Established by order No. 3001 of the RSFSR Council of Ministers on August 9, 1965, opened its doors on June 29, 1966.
The initial core of the State Art Gallery’s collection (1,140 depository items) came from the Vladimir K. Arseniev Primorsky Regional History Museum, and included approximately 200 works of Russian and Western European art transferred to the museum in the 1930s from the State Museum Reserve, the Tretyakov Gallery, the Hermitage Museum, the State Russian Museum, the Pushkin Museum of Fine Arts, Pavlovsk Palace Museum, and others. The Primorsky State Art Gallery occupies part of a two-storey mansion (from 1985), originally built in 1903 for the Russo-Asiatic Bank, and the first storey of an apartment building in Vladivostok (at 12 Partizansky Avenue).

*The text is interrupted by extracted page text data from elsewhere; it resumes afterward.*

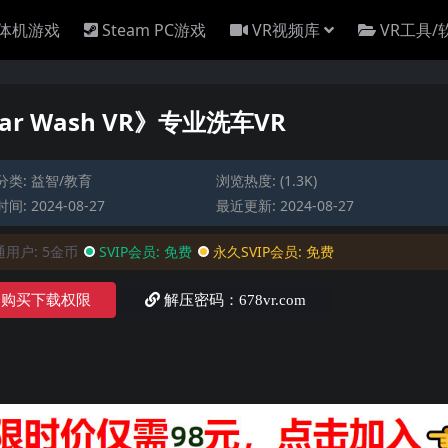
一体机游戏
Steam PC游戏
VR视频库
VR工具/
 Car Wash VR》专业洗车VR
分类:
益智/教育
浏览热度: (1.3K)
间: 2024-08-27
最近更新: 2024-08-27
通用户:
5金币
SVIP会员:
免费
永久SVIP会员:
免费
购买下载权限
解压密码：678vr.com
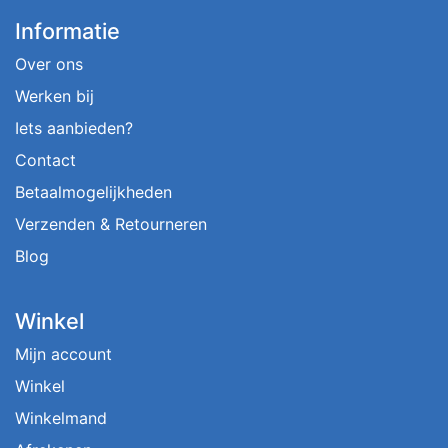
Informatie
Over ons
Werken bij
Iets aanbieden?
Contact
Betaalmogelijkheden
Verzenden & Retourneren
Blog
Winkel
Mijn account
Winkel
Winkelmand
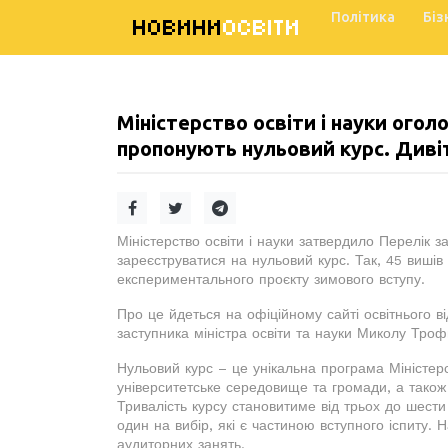
Політика
Біз
НОВИНИ
ОСВІТИ
Міністерство освіти і науки оголо
пропонують нульовий курс. Диві
Міністерство освіти і науки затвердило Перелік за
зареєструватися на нульовий курс. Так, 45 вишів
експериментального проєкту зимового вступу.
Про це йдеться на офіційному сайті освітнього 
заступника міністра освіти та науки Миколу Тро
Нульовий курс – це унікальна програма Міністерс
університетське середовище та громади, а також
Тривалість курсу становитиме від трьох до шести
один на вибір, які є частиною вступного іспиту.
аудиторних занять.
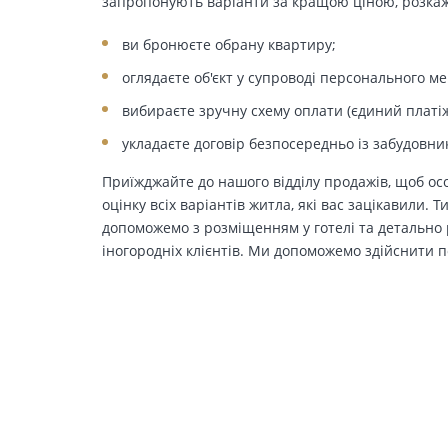
запропонують варіанти за кращою ціною, розкажу
ви бронюєте обрану квартиру;
оглядаєте об'єкт у супроводі персонального м
вибираєте зручну схему оплати (єдиний платіж
укладаєте договір безпосередньо із забудовни
Приїжджайте до нашого відділу продажів, щоб осо
оцінку всіх варіантів житла, які вас зацікавили. 
допоможемо з розміщенням у готелі та детально р
іногородніх клієнтів. Ми допоможемо здійснити п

Overall area – 1,566.2 sq. m
Exhibition area – 854 sq. m
Storage area – 217 sq. m
The total number of museum depository items was 7,401 as of October 1, 2012
The key sections and current composition of the gallery art are: old Russian art, Russian art from the 18th – early 20th century, domestic (Soviet, Russian, including regional Primorsky) art of the 20th – early 21st century (paintings, drawings, sculpture, decorative and applied art), Western European and Far Eastern art. Western European art includes pieces created by masters hailing from Italy, Spain, Holland, Flanders, France, Germany, and other countries, with work by Jacopo Bassano, Jan Ravestein, Daniel Segers among them. The Russian art collection follows the history of art from the 16th through the early 20th century. Old Russian art is represented by a small, high quality collection of select icons dating from the 16th, 17th, and 18th centuries, including some painted by Simon Ushakov. The Russian art collection from the 18th through the 1st half of the 19th century includes paintings by F.S. Rokotov, V.L. Borovikovsky, V.A. Tropinin, O.A. Kiprensky; the Russian art collection from the second half of the 19th century comprises paintings by I.N. Kramskoy, I.I. Shishkin, V.E. Makovsky, V.D. Polenov, I.K. Aivazovsky, and others. Works by big-name artists of the early 20th century representing a range of painting styles and schools of the period are the pride of the Primorsky State Art Gallery, including works by V.A. Serov, A.Ya. Golovin, K.A. Somov (The World of Art); P.V. Kuznetsov (A Blue Rose); A.V. Kuprin, R.R. Falk, A.V. Lentulova (A Jack of Diamonds) and others. Works by Marc Chagall and Vasily Kandinsky have a special place in the gallery’s collections. The gallery’s collection of domestic art from the 20th and early 21st century provides a pretty good idea of the key art trends in the Soviet and post-Soviet era.Of especial value are the works by artists from the 1920s – 1930s: L.S. Popova, V.V. Lebedev, R.R. Falk, A.V. Lentulov, A.A. Osmerkin, V.N. Palmov. The period from the 1960s through the 1980s has most complete representation, featuring works by P.P. Ossovsky, A.S. Papikyan, V.F. Stozharov, A.A. Plastov, the Tkachev brothers, and others. However, it is the works by Primorsky regional artists that are the bulk of the Primorsky Art Gallery’s contemporary art collection. Some of them are well known outside the Primorsky Region: Ivan V. Rybachuk, Kirill I. Shebeko, Anatoly V. Teleshov, Kim P. Koval, Alexander A. Pyrkov, Viktor A. Fedorov, Fedor M. Morozov, Gennady A. Omelchenko, Ryurik V. Tushkin, and others.